EXERCISE BRIEF ::
Down to the final line, write out the data below exactly.
━━━━
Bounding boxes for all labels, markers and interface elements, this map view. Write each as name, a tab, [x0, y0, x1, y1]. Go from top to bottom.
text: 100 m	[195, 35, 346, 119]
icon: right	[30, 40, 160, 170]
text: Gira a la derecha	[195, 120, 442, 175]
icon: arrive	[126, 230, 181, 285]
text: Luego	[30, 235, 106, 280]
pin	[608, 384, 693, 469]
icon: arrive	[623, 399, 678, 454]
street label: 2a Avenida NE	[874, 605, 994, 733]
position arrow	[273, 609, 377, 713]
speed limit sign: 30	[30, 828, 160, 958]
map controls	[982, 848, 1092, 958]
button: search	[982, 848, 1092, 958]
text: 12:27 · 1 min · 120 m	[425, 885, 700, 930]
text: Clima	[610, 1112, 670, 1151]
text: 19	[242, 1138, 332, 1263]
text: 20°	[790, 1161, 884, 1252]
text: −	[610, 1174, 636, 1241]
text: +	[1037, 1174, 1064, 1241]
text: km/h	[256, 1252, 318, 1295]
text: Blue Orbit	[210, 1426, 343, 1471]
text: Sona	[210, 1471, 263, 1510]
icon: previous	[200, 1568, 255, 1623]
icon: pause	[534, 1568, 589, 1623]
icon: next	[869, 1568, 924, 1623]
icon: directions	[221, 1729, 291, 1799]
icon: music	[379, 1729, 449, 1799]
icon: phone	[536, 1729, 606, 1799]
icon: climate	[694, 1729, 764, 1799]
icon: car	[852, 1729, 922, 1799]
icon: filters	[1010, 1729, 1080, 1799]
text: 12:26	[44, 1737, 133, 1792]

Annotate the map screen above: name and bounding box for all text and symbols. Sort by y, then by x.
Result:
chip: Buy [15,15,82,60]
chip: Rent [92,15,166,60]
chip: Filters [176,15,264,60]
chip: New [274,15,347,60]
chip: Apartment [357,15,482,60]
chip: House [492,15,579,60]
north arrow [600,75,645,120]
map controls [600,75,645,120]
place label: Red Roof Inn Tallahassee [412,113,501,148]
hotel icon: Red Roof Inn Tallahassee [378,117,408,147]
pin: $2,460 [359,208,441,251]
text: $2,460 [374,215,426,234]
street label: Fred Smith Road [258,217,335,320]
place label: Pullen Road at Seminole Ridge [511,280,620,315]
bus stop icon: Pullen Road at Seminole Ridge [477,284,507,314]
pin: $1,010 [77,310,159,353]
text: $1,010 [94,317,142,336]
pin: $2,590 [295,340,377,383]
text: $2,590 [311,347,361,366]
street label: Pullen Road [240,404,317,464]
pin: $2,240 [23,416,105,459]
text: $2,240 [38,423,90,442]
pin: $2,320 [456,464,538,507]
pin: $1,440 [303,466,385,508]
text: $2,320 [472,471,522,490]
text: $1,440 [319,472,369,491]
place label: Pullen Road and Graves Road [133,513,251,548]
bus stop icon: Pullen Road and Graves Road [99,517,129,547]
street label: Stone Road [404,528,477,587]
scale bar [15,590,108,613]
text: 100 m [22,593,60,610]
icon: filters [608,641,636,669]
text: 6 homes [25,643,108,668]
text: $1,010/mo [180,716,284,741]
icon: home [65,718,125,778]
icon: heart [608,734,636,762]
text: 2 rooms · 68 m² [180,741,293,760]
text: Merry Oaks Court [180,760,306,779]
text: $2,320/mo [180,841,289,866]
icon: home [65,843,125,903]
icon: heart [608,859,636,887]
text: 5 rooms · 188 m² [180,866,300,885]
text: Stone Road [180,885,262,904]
━━━━
TASK SOLUTION ::
Bounding boxes for all labels, markers and interface elements, this map view. Write each as name, a tab, [x0, y0, x1, y1]. Go from top to bottom.
text: 100 m	[195, 35, 346, 119]
icon: right	[30, 40, 160, 170]
text: Gira a la derecha	[195, 120, 442, 175]
icon: arrive	[126, 230, 181, 285]
text: Luego	[30, 235, 106, 280]
pin	[608, 384, 693, 469]
icon: arrive	[623, 399, 678, 454]
street label: 2a Avenida NE	[874, 605, 994, 733]
position arrow	[273, 609, 377, 713]
speed limit sign: 30	[30, 828, 160, 958]
map controls	[982, 848, 1092, 958]
button: search	[982, 848, 1092, 958]
text: 12:27 · 1 min · 120 m	[425, 885, 700, 930]
text: Clima	[610, 1112, 670, 1151]
text: 19	[242, 1138, 332, 1263]
text: 20°	[790, 1161, 884, 1252]
text: −	[610, 1174, 636, 1241]
text: +	[1037, 1174, 1064, 1241]
text: km/h	[256, 1252, 318, 1295]
text: Blue Orbit	[210, 1426, 343, 1471]
text: Sona	[210, 1471, 263, 1510]
icon: previous	[200, 1568, 255, 1623]
icon: pause	[534, 1568, 589, 1623]
icon: next	[869, 1568, 924, 1623]
icon: directions	[221, 1729, 291, 1799]
icon: music	[379, 1729, 449, 1799]
icon: phone	[536, 1729, 606, 1799]
icon: climate	[694, 1729, 764, 1799]
icon: car	[852, 1729, 922, 1799]
icon: filters	[1010, 1729, 1080, 1799]
text: 12:26	[44, 1737, 133, 1792]

Annotate the map screen above: name and bounding box for all text and symbols. Sort by y, then by x.
Result:
chip: Buy [15,15,82,60]
chip: Rent [92,15,166,60]
chip: Filters [176,15,264,60]
chip: New [274,15,347,60]
chip: Apartment [357,15,482,60]
chip: House [492,15,579,60]
north arrow [600,75,645,120]
map controls [600,75,645,120]
place label: Red Roof Inn Tallahassee [412,113,501,148]
hotel icon: Red Roof Inn Tallahassee [378,117,408,147]
pin: $2,460 [359,208,441,251]
text: $2,460 [374,215,426,234]
street label: Fred Smith Road [258,217,335,320]
place label: Pullen Road at Seminole Ridge [511,280,620,315]
bus stop icon: Pullen Road at Seminole Ridge [477,284,507,314]
pin: $1,010 [77,310,159,353]
text: $1,010 [94,317,142,336]
pin: $2,590 [295,340,377,383]
text: $2,590 [311,347,361,366]
street label: Pullen Road [240,404,317,464]
pin: $2,240 [23,416,105,459]
text: $2,240 [38,423,90,442]
pin: $2,320 [456,464,538,507]
pin: $1,440 [303,466,385,508]
text: $2,320 [472,471,522,490]
text: $1,440 [319,472,369,491]
place label: Pullen Road and Graves Road [133,513,251,548]
bus stop icon: Pullen Road and Graves Road [99,517,129,547]
street label: Stone Road [404,528,477,587]
scale bar [15,590,108,613]
text: 100 m [22,593,60,610]
icon: filters [608,641,636,669]
text: 6 homes [25,643,108,668]
text: $1,010/mo [180,716,284,741]
icon: home [65,718,125,778]
icon: heart [608,734,636,762]
text: 2 rooms · 68 m² [180,741,293,760]
text: Merry Oaks Court [180,760,306,779]
text: $2,320/mo [180,841,289,866]
icon: home [65,843,125,903]
icon: heart [608,859,636,887]
text: 5 rooms · 188 m² [180,866,300,885]
text: Stone Road [180,885,262,904]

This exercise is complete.